Selected extract:

- Opening Delimiter -

Reputation: 800
I'm new to JS, so I have this newbie question about right way to bind references. For example, I have this line of code in TypeScript:
this.socket.on('new_task').subscribe(this.newTask);
...
newTask(data) {
this.logEvent('new_task', data);
this.audio.playNewJob();
}
logEvent(event: string, data) {
console.log(this.TAG + event + ' triggered with received data: ' + JSON.stringify(data));
}
If I will try run this, I will get:
TypeError: this.logEvent is not a function
If I will change to:
this.socket.on('new_task').subscribe((data) => this.newTask(data));
Everything will work fine but it looks like a bad way to use JS and TS features. What is a recommended practice in this case?
Upvotes: 0
Views: 648
Reputation: 123891
I'd face to this issue with property, instead of method
. I.e. we can declare kind of same functionality with "property syntax" .. where property is a function (newTask
below is method, newTaskAsProperty
is more property-ish)
class MyClass {
newTask(data) {
this.logEvent('new_task', data);
this.audio.playNewJob();
}
newTaskAsProperty = (data) =>{
this.logEvent('new_task', data);
this.audio.playNewJob();
}
...
what is interesting, is what would be the transpiled result:
var MyClass = (function () {
function MyClass() {
var _this = this;
this.newTaskAsProperty = function (data) {
_this.logEvent('new_task', data);
_this.audio.playNewJob();
};
}
MyClass.prototype.newTask = function (data) {
this.logEvent('new_task', data);
this.audio.playNewJob();
};
So, the property approach (newTaskAsProperty = (data) =>{}
) is applied in constructor, to the instance, not to prototype. And that is, why using is as a delegate will work as expected
// not working
// this.socket.on('new_task').subscribe(this.newTask);
// working
this.socket.on('new_task').subscribe(this.newTaskAsProperty);
The only downside is - it is not a method, i.e. cannot be overriden.
As a workaround, we can simply do call a real method inside of that - if needed, and that method would have this
properly set and could be overriden...
Upvotes: 0
Reputation: 13379
The issue is how "this" is bound, it's done at execution time so when the logEvent function is invoked this refers to the global object which doesn't have that function. Your second example is fine, in that case this is bound when the arrow function is defined, an alternative is to store a references to this and call the function from that but personally I prefer the arrow function approach. Beware that not everyone agrees with this but I'm used to arrow functions from c# and I think if you understand the differences they read easier as well as having a simpler way of reasoning about this.

- Closing Delimiter -

Saved data entries
- Opening Delimiter -

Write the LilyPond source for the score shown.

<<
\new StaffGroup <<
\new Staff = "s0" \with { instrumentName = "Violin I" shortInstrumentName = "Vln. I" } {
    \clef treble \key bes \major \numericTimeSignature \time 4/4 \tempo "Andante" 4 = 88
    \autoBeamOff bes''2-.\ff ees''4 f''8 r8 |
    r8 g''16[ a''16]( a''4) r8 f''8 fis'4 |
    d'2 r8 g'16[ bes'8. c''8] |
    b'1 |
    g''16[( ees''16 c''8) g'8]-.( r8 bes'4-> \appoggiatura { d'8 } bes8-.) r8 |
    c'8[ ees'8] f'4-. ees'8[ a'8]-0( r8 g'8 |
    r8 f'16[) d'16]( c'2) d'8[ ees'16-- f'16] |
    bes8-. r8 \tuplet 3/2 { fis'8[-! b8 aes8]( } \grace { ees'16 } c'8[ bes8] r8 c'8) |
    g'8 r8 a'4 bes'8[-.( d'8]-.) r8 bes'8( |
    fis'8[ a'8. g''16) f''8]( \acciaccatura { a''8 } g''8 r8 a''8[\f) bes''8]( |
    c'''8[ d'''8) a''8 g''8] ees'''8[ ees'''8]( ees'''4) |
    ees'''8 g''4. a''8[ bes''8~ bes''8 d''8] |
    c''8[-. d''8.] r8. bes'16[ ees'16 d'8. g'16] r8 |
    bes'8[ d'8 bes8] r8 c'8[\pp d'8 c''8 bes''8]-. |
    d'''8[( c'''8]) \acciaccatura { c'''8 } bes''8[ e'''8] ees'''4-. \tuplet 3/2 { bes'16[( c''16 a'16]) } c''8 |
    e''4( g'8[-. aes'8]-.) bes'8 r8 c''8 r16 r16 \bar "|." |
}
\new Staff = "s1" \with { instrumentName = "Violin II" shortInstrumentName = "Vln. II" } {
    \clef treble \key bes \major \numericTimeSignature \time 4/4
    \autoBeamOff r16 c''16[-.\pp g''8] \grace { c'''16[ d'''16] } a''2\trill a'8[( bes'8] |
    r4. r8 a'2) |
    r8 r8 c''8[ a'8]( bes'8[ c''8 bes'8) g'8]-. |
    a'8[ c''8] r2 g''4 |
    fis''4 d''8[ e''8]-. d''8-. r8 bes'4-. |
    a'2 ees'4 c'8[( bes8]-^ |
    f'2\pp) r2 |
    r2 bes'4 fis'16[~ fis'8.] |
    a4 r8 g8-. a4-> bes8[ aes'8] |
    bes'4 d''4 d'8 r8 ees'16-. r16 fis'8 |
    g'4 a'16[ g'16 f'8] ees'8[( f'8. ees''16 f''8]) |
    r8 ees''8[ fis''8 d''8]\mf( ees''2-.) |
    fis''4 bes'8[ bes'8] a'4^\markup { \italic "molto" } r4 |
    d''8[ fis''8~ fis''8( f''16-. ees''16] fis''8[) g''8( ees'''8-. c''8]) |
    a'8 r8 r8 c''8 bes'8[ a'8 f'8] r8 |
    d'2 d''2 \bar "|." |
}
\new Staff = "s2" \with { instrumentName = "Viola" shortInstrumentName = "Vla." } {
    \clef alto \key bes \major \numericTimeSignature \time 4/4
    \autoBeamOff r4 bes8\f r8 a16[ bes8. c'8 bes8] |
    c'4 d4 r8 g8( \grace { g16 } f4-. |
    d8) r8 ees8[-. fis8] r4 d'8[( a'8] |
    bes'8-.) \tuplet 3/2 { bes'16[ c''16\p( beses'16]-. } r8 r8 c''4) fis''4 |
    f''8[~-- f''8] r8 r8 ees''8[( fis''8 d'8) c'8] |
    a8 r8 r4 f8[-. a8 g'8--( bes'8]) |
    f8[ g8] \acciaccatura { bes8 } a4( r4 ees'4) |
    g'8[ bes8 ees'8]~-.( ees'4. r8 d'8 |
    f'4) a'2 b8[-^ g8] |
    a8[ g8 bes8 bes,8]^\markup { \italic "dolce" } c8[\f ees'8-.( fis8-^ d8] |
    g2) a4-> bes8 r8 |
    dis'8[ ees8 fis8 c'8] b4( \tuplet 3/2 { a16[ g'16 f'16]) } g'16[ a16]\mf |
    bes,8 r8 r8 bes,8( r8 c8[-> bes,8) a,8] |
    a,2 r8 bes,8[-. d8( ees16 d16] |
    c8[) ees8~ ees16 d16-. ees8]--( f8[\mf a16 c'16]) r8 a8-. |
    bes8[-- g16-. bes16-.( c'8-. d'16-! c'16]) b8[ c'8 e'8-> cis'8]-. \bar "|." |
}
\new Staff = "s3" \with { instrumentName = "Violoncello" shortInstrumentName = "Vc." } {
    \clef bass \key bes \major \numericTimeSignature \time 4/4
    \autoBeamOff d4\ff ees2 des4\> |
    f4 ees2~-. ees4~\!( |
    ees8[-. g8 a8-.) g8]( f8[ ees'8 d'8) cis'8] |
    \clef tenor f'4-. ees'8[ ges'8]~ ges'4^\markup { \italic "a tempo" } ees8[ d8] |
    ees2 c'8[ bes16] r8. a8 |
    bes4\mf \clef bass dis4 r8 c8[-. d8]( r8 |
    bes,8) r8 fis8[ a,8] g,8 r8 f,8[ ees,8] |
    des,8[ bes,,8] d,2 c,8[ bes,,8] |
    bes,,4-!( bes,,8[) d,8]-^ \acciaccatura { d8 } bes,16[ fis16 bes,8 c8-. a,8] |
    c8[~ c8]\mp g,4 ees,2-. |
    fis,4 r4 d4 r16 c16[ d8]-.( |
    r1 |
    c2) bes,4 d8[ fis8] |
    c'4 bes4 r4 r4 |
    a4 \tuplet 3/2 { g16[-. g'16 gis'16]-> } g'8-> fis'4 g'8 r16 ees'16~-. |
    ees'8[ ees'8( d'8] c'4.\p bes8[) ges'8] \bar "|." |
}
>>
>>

- Closing Delimiter -

Activities:
[1] Does each statement agree with the discussion about binding this in TypeScript? Answer yes or no for each, quoting the words of the discussion that decide it. (a) The property approach is applied to the prototype. (b) The property approach's only stated drawback is that it cannot be overridden. (c) The last reply says everyone agrees with the arrow function approach.
[2] Can you return the passage of the discussion about binding this in TypeScript from "As a workaround, we" to "reasoning about this.", copied verbatim?

Answers below:
[1]
(a) No: "is applied in constructor, to the instance, not to prototype"
(b) Yes: "The only downside is - it is not a method, i.e. cannot be overriden."
(c) No: "Beware that not everyone agrees with this"

[2]
As a workaround, we can simply do call a real method inside of that - if needed, and that method would have this
properly set and could be overriden...
Upvotes: 0
Reputation: 13379
The issue is how "this" is bound, it's done at execution time so when the logEvent function is invoked this refers to the global object which doesn't have that function. Your second example is fine, in that case this is bound when the arrow function is defined, an alternative is to store a references to this and call the function from that but personally I prefer the arrow function approach. Beware that not everyone agrees with this but I'm used to arrow functions from c# and I think if you understand the differences they read easier as well as having a simpler way of reasoning about this.